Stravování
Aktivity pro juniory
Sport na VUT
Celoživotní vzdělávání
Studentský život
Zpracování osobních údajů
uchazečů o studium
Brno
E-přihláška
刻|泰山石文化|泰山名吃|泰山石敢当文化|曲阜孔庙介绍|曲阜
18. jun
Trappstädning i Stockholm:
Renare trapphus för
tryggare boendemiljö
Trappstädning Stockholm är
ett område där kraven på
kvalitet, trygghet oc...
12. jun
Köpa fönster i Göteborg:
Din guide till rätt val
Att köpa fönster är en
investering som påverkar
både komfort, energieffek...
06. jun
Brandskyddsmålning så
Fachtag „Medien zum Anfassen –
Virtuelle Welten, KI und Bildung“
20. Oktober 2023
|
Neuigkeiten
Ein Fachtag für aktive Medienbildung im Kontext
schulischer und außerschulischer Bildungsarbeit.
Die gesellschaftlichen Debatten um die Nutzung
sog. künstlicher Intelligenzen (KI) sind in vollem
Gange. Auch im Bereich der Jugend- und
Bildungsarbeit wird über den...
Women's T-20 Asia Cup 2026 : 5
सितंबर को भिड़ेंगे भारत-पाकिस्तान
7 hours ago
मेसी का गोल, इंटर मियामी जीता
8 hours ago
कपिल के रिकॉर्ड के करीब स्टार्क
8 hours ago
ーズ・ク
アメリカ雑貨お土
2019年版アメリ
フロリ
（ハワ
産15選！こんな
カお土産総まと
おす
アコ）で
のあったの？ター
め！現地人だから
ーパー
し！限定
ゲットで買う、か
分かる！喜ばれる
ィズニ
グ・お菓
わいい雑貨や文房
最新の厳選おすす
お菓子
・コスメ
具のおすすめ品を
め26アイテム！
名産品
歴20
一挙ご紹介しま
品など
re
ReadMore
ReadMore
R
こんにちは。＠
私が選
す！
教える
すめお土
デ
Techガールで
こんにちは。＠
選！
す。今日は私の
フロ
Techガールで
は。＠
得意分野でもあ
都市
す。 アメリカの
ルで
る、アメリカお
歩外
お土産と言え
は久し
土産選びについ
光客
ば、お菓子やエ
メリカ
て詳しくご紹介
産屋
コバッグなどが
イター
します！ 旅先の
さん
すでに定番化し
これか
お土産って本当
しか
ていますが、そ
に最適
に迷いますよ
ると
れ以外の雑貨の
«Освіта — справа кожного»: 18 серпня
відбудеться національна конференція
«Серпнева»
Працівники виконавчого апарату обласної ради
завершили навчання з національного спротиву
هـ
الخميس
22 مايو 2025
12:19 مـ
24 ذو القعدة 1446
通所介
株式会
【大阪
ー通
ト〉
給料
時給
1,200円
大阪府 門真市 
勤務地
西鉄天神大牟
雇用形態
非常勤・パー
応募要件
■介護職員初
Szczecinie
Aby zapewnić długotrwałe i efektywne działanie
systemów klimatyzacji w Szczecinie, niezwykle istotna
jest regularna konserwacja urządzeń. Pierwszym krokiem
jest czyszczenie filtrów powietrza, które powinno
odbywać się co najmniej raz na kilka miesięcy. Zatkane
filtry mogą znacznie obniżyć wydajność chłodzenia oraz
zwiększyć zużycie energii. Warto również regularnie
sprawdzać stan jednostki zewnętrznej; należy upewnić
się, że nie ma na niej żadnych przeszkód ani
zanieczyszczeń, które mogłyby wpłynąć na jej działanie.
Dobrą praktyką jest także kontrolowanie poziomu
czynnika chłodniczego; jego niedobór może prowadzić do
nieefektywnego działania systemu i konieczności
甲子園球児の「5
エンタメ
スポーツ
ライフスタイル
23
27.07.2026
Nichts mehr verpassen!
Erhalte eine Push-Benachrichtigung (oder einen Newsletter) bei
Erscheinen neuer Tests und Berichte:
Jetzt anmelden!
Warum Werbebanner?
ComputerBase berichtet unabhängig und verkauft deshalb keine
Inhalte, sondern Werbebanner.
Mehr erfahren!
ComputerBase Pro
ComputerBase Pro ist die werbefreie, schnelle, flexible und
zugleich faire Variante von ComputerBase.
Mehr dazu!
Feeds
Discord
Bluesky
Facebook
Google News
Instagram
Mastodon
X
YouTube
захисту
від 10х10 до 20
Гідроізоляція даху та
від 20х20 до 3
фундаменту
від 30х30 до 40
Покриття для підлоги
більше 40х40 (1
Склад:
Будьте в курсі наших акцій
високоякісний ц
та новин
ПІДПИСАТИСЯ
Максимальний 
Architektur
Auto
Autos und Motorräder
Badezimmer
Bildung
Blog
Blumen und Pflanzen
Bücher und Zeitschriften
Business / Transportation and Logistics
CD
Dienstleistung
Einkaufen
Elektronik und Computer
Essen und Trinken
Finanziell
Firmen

########

▶ What you have to do:
Every piece of the data is to be set down again exactly.

▶ Reply:
Stravování
Aktivity pro juniory
Sport na VUT
Celoživotní vzdělávání
Studentský život
Zpracování osobních údajů
uchazečů o studium
Brno
E-přihláška
刻|泰山石文化|泰山名吃|泰山石敢当文化|曲阜孔庙介绍|曲阜
18. jun
Trappstädning i Stockholm:
Renare trapphus för
tryggare boendemiljö
Trappstädning Stockholm är
ett område där kraven på
kvalitet, trygghet oc...
12. jun
Köpa fönster i Göteborg:
Din guide till rätt val
Att köpa fönster är en
investering som påverkar
både komfort, energieffek...
06. jun
Brandskyddsmålning så
Fachtag „Medien zum Anfassen –
Virtuelle Welten, KI und Bildung“
20. Oktober 2023
|
Neuigkeiten
Ein Fachtag für aktive Medienbildung im Kontext
schulischer und außerschulischer Bildungsarbeit.
Die gesellschaftlichen Debatten um die Nutzung
sog. künstlicher Intelligenzen (KI) sind in vollem
Gange. Auch im Bereich der Jugend- und
Bildungsarbeit wird über den...
Women's T-20 Asia Cup 2026 : 5
सितंबर को भिड़ेंगे भारत-पाकिस्तान
7 hours ago
मेसी का गोल, इंटर मियामी जीता
8 hours ago
कपिल के रिकॉर्ड के करीब स्टार्क
8 hours ago
ーズ・ク
アメリカ雑貨お土
2019年版アメリ
フロリ
（ハワ
産15選！こんな
カお土産総まと
おす
アコ）で
のあったの？ター
め！現地人だから
ーパー
し！限定
ゲットで買う、か
分かる！喜ばれる
ィズニ
グ・お菓
わいい雑貨や文房
最新の厳選おすす
お菓子
・コスメ
具のおすすめ品を
め26アイテム！
名産品
歴20
一挙ご紹介しま
品など
re
ReadMore
ReadMore
R
こんにちは。＠
私が選
す！
教える
すめお土
デ
Techガールで
こんにちは。＠
選！
す。今日は私の
フロ
Techガールで
は。＠
得意分野でもあ
都市
す。 アメリカの
ルで
る、アメリカお
歩外
お土産と言え
は久し
土産選びについ
光客
ば、お菓子やエ
メリカ
て詳しくご紹介
産屋
コバッグなどが
イター
します！ 旅先の
さん
すでに定番化し
これか
お土産って本当
しか
ていますが、そ
に最適
に迷いますよ
ると
れ以外の雑貨の
«Освіта — справа кожного»: 18 серпня
відбудеться національна конференція
«Серпнева»
Працівники виконавчого апарату обласної ради
завершили навчання з національного спротиву
هـ
الخميس
22 مايو 2025
12:19 مـ
24 ذو القعدة 1446
通所介
株式会
【大阪
ー通
ト〉
給料
時給
1,200円
大阪府 門真市 
勤務地
西鉄天神大牟
雇用形態
非常勤・パー
応募要件
■介護職員初
Szczecinie
Aby zapewnić długotrwałe i efektywne działanie
systemów klimatyzacji w Szczecinie, niezwykle istotna
jest regularna konserwacja urządzeń. Pierwszym krokiem
jest czyszczenie filtrów powietrza, które powinno
odbywać się co najmniej raz na kilka miesięcy. Zatkane
filtry mogą znacznie obniżyć wydajność chłodzenia oraz
zwiększyć zużycie energii. Warto również regularnie
sprawdzać stan jednostki zewnętrznej; należy upewnić
się, że nie ma na niej żadnych przeszkód ani
zanieczyszczeń, które mogłyby wpłynąć na jej działanie.
Dobrą praktyką jest także kontrolowanie poziomu
czynnika chłodniczego; jego niedobór może prowadzić do
nieefektywnego działania systemu i konieczności
甲子園球児の「5
エンタメ
スポーツ
ライフスタイル
23
27.07.2026
Nichts mehr verpassen!
Erhalte eine Push-Benachrichtigung (oder einen Newsletter) bei
Erscheinen neuer Tests und Berichte:
Jetzt anmelden!
Warum Werbebanner?
ComputerBase berichtet unabhängig und verkauft deshalb keine
Inhalte, sondern Werbebanner.
Mehr erfahren!
ComputerBase Pro
ComputerBase Pro ist die werbefreie, schnelle, flexible und
zugleich faire Variante von ComputerBase.
Mehr dazu!
Feeds
Discord
Bluesky
Facebook
Google News
Instagram
Mastodon
X
YouTube
захисту
від 10х10 до 20
Гідроізоляція даху та
від 20х20 до 3
фундаменту
від 30х30 до 40
Покриття для підлоги
більше 40х40 (1
Склад:
Будьте в курсі наших акцій
високоякісний ц
та новин
ПІДПИСАТИСЯ
Максимальний 
Architektur
Auto
Autos und Motorräder
Badezimmer
Bildung
Blog
Blumen und Pflanzen
Bücher und Zeitschriften
Business / Transportation and Logistics
CD
Dienstleistung
Einkaufen
Elektronik und Computer
Essen und Trinken
Finanziell
Firmen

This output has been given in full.